Certa vez, na fila do cinema para rever “Quanto mais quente melhor”, de Billy Wilder, um de meus filmes prediletos, escutei uma trêfega senhorita, modelito academia de ginástica, referir-se desdenhosamente a Marilyn Monroe como sendo “aquela atriz gorda e velha”. Estremeci. Tal qual Simone de Beauvoir deve ter estremecido ao escutar de uma estudante americana a seguinte exclamação: “Mas, então, Simone de Beauvoir não passa de uma velha!”
Qual seria o gatilho para esse tipo desabonador de comentário? Seria a ignorância de tanta gente, a inconsequência de tantos jovens, a indiferença de tantas pessoas que fazem com que persista por tantos séculos a tradição de emprestar um sentido pejorativo à velhice?
Vocês devem lembrar do belo “A balada de Narayma”, filme de Shohei Imamura. A história se passa em um pequeno povoado japonês onde o costume é que os parentes levem os velhos ao cume de uma montanha e os abandonem ali para que morram, deixando de ser uma boca a mais para alimentar ou um peso para as famílias.

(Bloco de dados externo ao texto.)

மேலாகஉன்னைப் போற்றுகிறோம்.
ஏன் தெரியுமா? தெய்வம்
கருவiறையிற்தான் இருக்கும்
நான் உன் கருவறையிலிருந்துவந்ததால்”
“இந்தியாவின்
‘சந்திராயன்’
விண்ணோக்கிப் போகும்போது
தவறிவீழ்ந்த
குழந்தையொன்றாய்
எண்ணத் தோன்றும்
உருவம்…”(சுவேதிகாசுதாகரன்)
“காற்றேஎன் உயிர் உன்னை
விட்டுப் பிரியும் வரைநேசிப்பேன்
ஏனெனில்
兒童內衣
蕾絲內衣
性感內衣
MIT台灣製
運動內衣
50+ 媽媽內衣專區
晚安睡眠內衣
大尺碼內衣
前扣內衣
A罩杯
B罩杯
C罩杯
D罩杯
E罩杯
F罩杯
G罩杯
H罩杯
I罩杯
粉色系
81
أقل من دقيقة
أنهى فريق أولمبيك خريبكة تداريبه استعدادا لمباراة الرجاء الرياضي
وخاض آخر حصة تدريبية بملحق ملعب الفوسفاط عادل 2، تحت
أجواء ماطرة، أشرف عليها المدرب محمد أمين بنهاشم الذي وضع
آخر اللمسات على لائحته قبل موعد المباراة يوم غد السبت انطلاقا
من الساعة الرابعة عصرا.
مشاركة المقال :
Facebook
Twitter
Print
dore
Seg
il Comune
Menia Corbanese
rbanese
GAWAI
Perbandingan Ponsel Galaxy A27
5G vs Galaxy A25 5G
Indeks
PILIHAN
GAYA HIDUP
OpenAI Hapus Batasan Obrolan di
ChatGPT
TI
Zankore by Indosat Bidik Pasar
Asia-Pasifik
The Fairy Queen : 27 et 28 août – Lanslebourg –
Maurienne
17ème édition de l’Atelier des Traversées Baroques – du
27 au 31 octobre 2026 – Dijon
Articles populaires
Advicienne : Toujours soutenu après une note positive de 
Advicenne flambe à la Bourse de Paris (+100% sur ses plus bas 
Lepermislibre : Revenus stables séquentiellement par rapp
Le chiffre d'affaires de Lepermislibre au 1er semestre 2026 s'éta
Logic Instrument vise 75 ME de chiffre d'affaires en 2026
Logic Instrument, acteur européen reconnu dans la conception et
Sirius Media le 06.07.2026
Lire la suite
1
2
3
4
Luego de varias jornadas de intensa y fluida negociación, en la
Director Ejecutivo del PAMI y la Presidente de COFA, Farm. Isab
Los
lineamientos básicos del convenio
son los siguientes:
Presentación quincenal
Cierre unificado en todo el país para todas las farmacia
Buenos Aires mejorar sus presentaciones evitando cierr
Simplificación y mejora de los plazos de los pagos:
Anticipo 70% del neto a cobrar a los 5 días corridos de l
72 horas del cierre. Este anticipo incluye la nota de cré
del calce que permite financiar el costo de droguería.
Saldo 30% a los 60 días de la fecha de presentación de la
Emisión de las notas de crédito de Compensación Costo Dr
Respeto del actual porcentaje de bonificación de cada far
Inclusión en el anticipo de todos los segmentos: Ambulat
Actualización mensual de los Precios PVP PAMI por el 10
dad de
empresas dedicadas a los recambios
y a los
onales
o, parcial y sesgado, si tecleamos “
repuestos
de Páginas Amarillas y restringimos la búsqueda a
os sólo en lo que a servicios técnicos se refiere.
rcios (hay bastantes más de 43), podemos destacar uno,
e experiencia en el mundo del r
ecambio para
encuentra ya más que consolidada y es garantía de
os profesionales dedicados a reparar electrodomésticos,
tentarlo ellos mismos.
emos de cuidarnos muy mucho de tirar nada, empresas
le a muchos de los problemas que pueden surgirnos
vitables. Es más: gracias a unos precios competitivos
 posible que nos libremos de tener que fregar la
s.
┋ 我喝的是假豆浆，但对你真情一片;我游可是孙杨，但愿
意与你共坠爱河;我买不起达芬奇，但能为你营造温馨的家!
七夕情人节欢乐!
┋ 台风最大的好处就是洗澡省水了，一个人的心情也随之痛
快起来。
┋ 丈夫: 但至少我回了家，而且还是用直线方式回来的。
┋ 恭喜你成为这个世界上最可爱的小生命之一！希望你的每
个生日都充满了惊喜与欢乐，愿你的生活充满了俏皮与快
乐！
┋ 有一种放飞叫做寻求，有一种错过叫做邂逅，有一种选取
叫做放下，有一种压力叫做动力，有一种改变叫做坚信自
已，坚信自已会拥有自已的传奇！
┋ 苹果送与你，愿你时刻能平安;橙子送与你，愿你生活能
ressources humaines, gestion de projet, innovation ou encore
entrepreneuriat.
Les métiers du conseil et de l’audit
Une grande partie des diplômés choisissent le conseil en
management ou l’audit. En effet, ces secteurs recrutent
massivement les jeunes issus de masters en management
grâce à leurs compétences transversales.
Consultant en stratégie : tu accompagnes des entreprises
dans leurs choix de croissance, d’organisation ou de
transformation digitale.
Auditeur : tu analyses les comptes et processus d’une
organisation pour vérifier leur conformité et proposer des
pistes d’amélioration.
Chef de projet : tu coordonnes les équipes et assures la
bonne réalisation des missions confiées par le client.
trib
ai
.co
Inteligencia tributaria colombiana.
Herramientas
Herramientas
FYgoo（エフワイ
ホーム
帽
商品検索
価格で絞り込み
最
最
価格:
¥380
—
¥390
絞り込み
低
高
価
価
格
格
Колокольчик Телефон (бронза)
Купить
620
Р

Pois, mesmo hoje, vivemos tempos parecidos. E que ninguém me venha com aquela treta de dizer que velhos não são abandonados à morte em montanhas, que isso é coisa de lendas antigas e de ficção. No caso de agora, o abandono e a morte se dão em outros termos. Nesta era em que vivemos, tudo aquilo que é considerado “velho” fica sujeito ao descarte. Aí se incluem as pessoas, como se fossem mercadorias de validade vencida, ultrapassadas, impróprias para o consumo.
Muitas vezes, não é a idade o que mais importa para o desmerecimento às potencialidades dos humanos que envelhecem. Importam os descasos, os preconceitos, a falta de atenção, o desprezo e, sobretudo, a falta de empatia e até a crueldade, como aquela revelada na fala da jovem que citei no começo. Muitas são as pragas internalizadas pelo etarismo, que é o termo usado pelo gerontologista Robert N. Butler para descrever a discriminação contra adultos mais velhos.
Nos tempos de hoje, o excessivo culto à juventude e ao corpo demanda uma constante adaptação às novidades, como ensina Gilles Lipovetsky. No entanto, a velhice pode ser pensada não apenas com base decrepitude biológica. Se é inevitável que as marcas do tempo tracem um mapa sobre a pele e causem avarias e estragos nos órgãos humanos, também é possível que as criaturas envelheçam sem perder a estrutura de afetos, sensibilidades e condições de raciocínio que formatam ao longo da vida. Muito pelo contrário. Nesses termos, existem velhos que têm 20 anos e jovens de mais de 80.